__PROBLEM TO SOLVE__
The lines below starting at the line containing "nose: (259, 493)" and ending at the line containing "left hip: (602, 473)" are to be repeated exactly, with both ends kept and nothing else added.

(Stored data entries)
▶

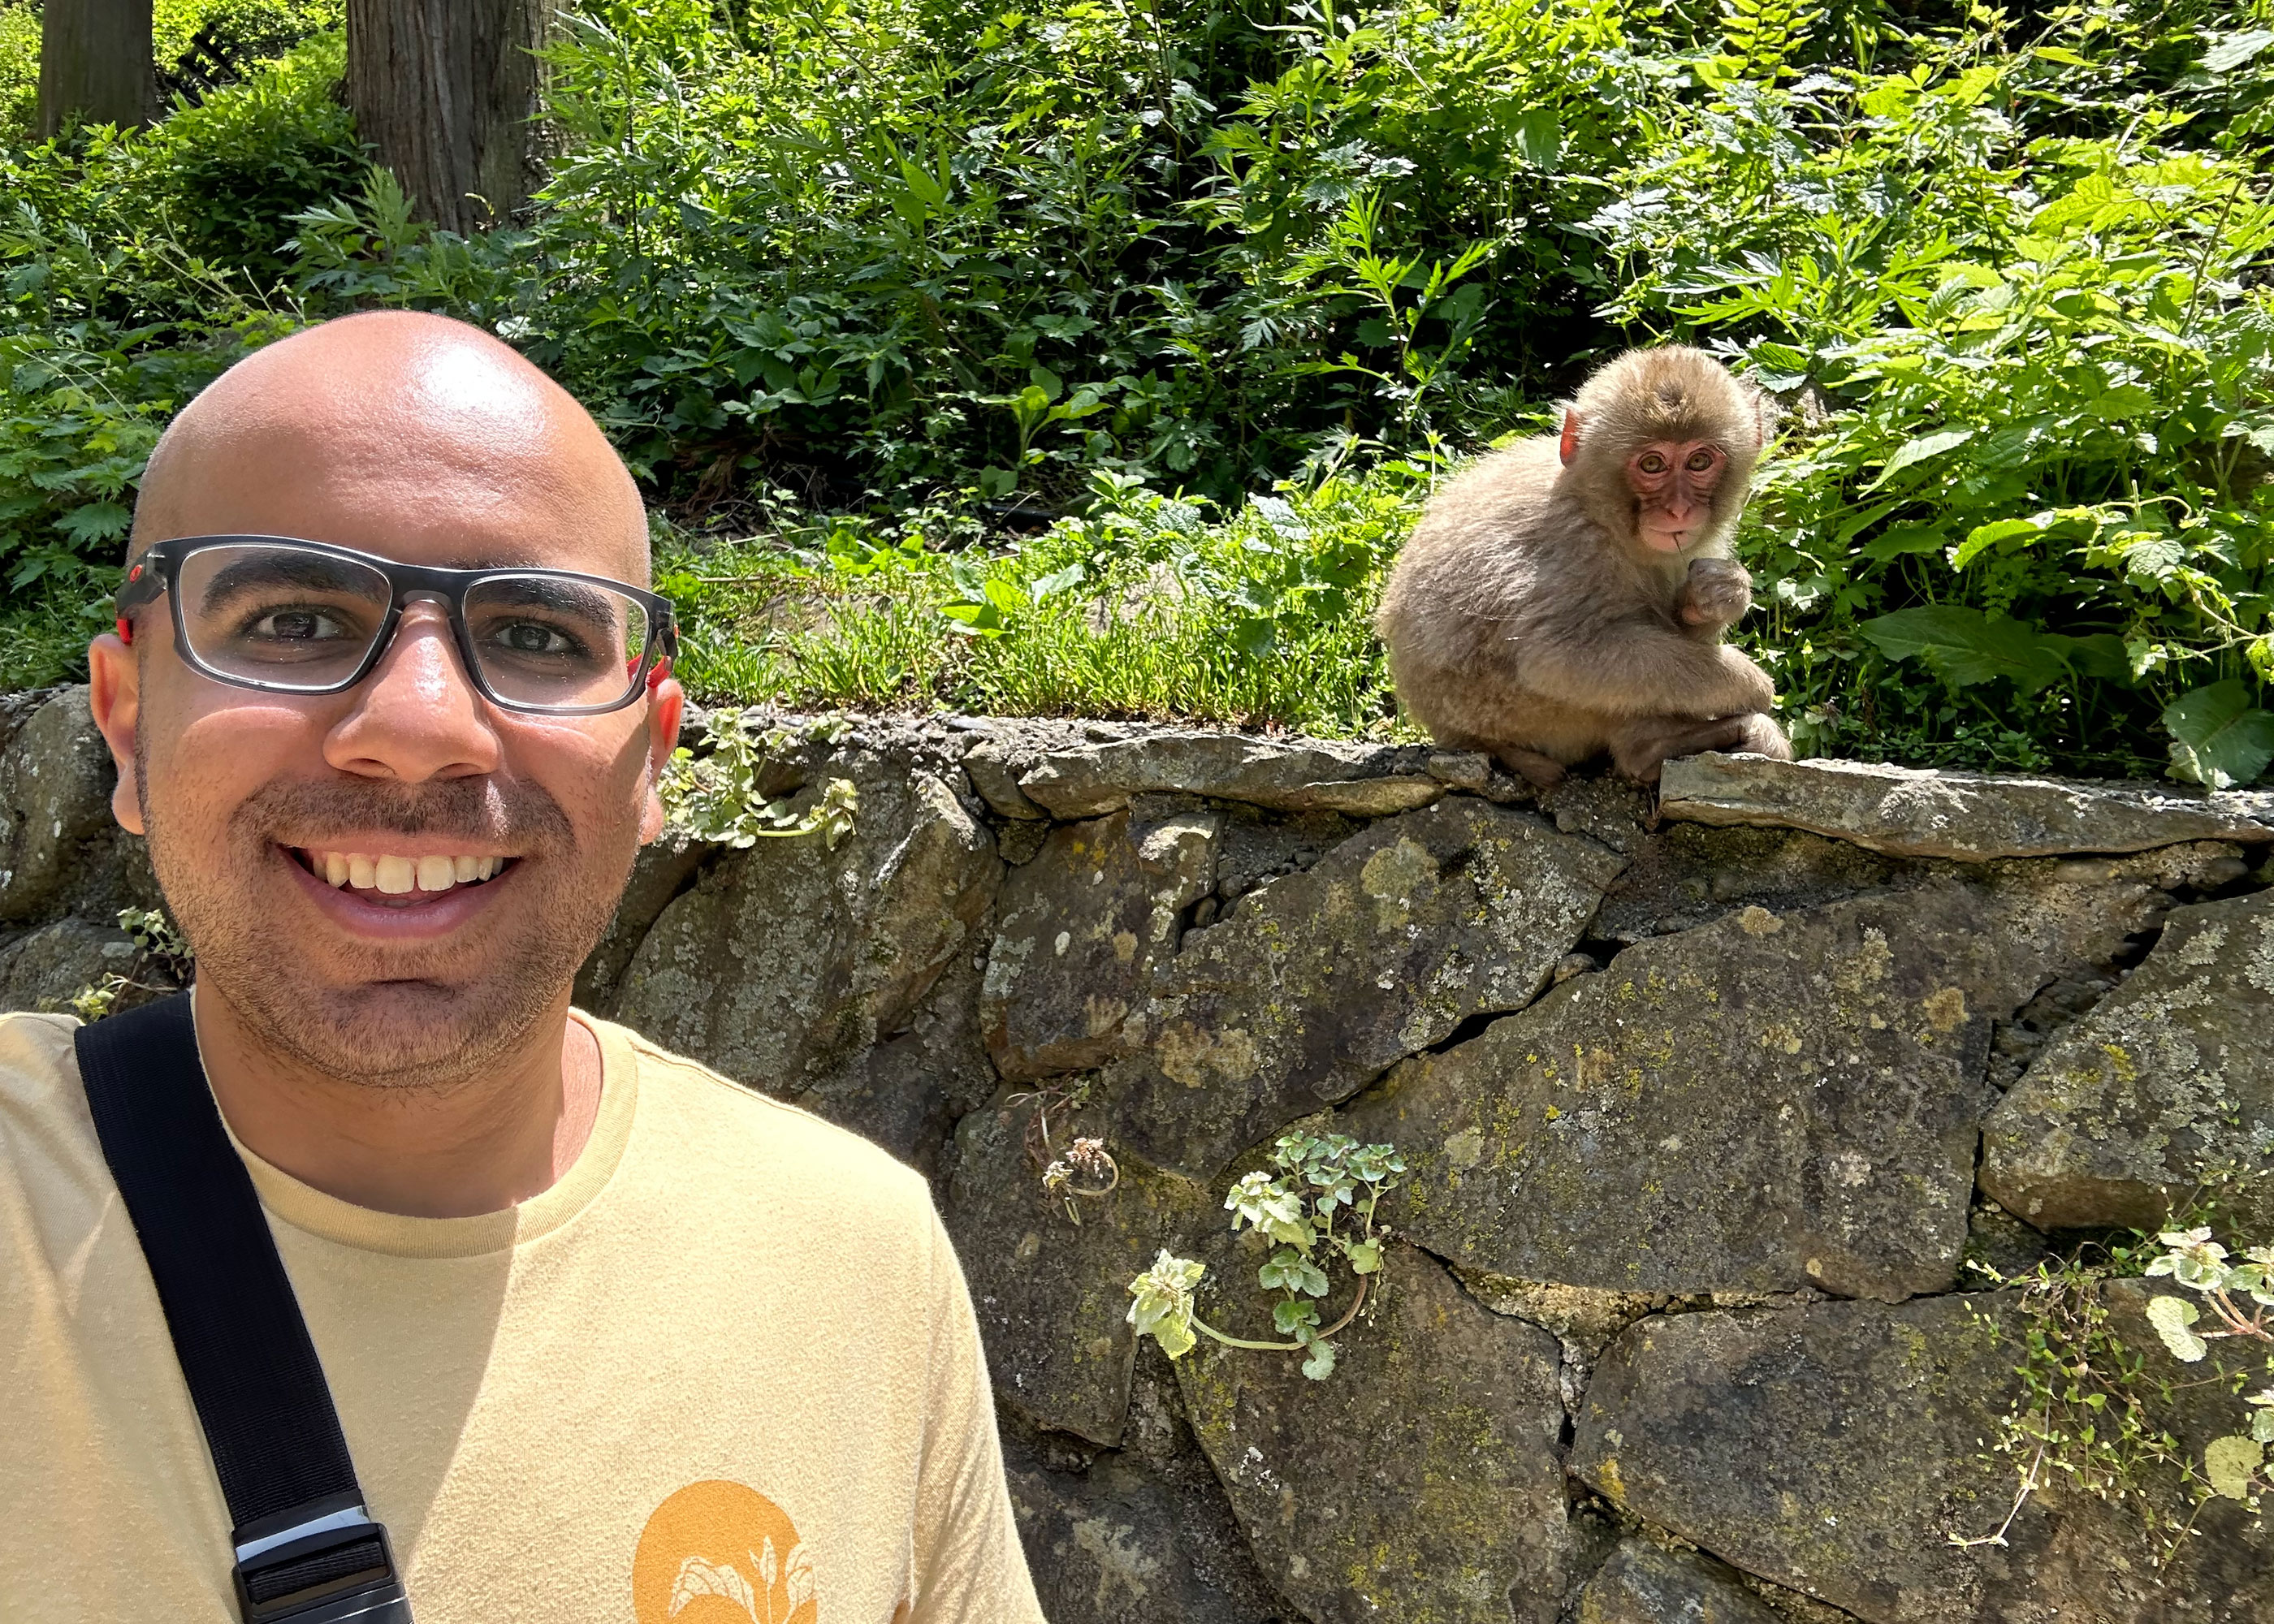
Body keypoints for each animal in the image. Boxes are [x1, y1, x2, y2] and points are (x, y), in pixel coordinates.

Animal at [1375, 345, 1793, 788]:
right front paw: (1749, 683)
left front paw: (1713, 597)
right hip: (1507, 712)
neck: (1600, 509)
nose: (1678, 510)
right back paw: (1650, 750)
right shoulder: (1577, 547)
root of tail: (1449, 734)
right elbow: (1556, 657)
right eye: (1652, 465)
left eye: (1698, 461)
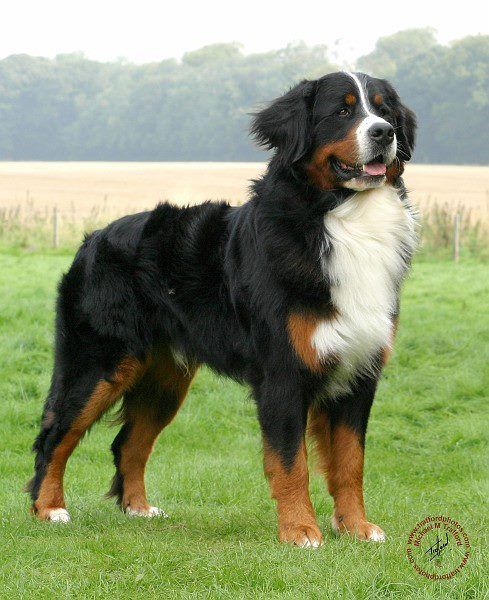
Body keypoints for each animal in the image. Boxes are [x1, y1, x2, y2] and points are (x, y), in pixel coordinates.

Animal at [27, 71, 416, 548]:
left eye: (383, 109)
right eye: (342, 111)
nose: (384, 133)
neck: (343, 219)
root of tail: (93, 238)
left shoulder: (358, 372)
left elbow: (349, 463)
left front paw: (358, 528)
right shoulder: (283, 373)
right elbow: (291, 463)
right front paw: (301, 531)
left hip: (165, 379)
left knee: (128, 443)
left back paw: (139, 509)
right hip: (98, 364)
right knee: (53, 436)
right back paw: (50, 509)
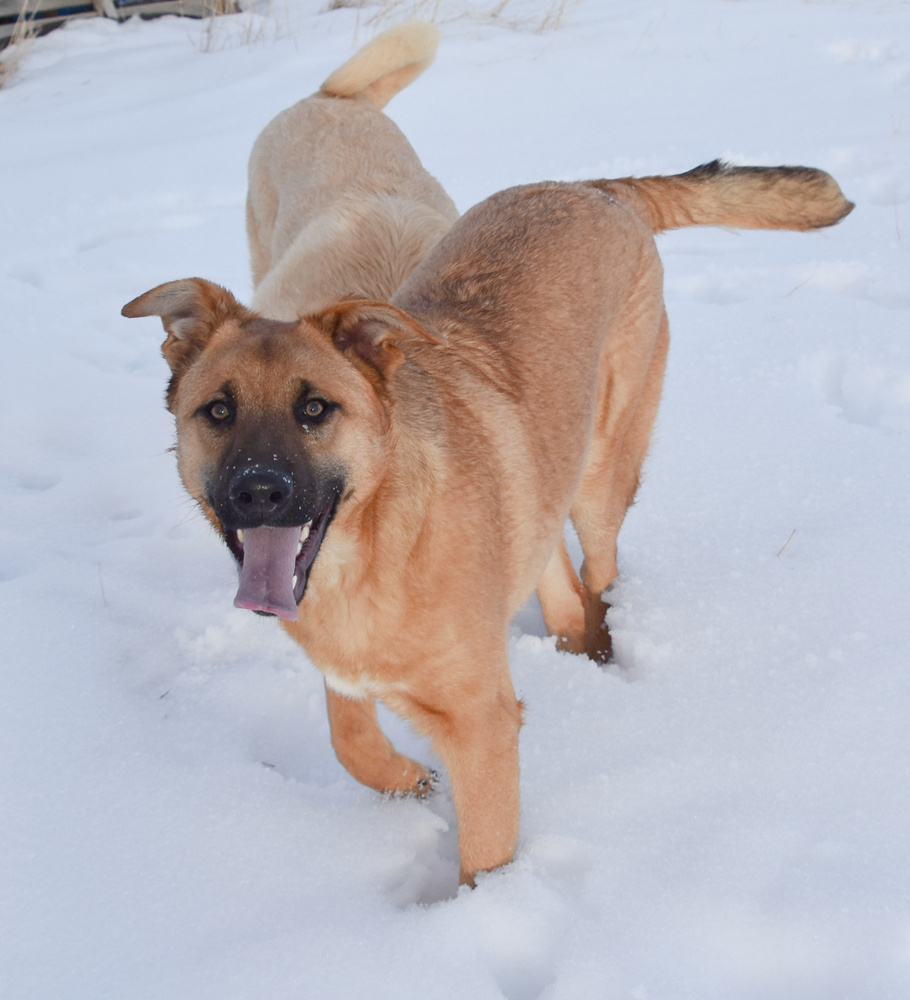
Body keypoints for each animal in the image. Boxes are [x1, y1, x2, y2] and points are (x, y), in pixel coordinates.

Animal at [123, 162, 856, 884]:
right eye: (218, 411)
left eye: (315, 409)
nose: (259, 493)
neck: (376, 546)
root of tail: (593, 188)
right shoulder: (345, 660)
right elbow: (348, 737)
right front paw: (405, 778)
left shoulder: (482, 725)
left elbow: (485, 853)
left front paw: (487, 906)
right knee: (559, 578)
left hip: (602, 473)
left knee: (600, 572)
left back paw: (604, 657)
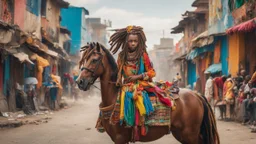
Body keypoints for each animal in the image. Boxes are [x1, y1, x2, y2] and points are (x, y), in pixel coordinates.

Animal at [76, 42, 220, 144]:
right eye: (84, 59)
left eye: (94, 60)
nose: (79, 81)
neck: (113, 98)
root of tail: (197, 95)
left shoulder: (120, 138)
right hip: (182, 134)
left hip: (190, 134)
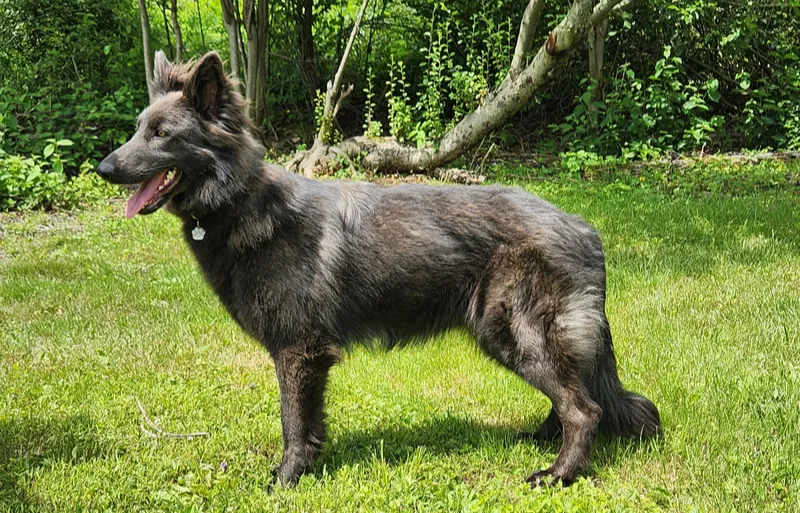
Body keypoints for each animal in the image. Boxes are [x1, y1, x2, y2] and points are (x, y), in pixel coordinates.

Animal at [98, 52, 664, 488]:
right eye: (137, 131)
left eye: (162, 134)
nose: (104, 168)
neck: (242, 203)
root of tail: (584, 228)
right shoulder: (307, 356)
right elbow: (310, 423)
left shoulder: (298, 352)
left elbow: (292, 423)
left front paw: (286, 480)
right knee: (575, 396)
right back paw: (542, 442)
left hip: (517, 333)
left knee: (584, 408)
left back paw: (558, 474)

◀

__ANSWER AREA__
nose: (259, 493)
neck: (376, 546)
root of tail: (593, 188)
right shoulder: (345, 660)
right elbow: (348, 737)
right front paw: (405, 778)
left shoulder: (482, 725)
left elbow: (485, 853)
left front paw: (487, 906)
right knee: (559, 578)
left hip: (602, 473)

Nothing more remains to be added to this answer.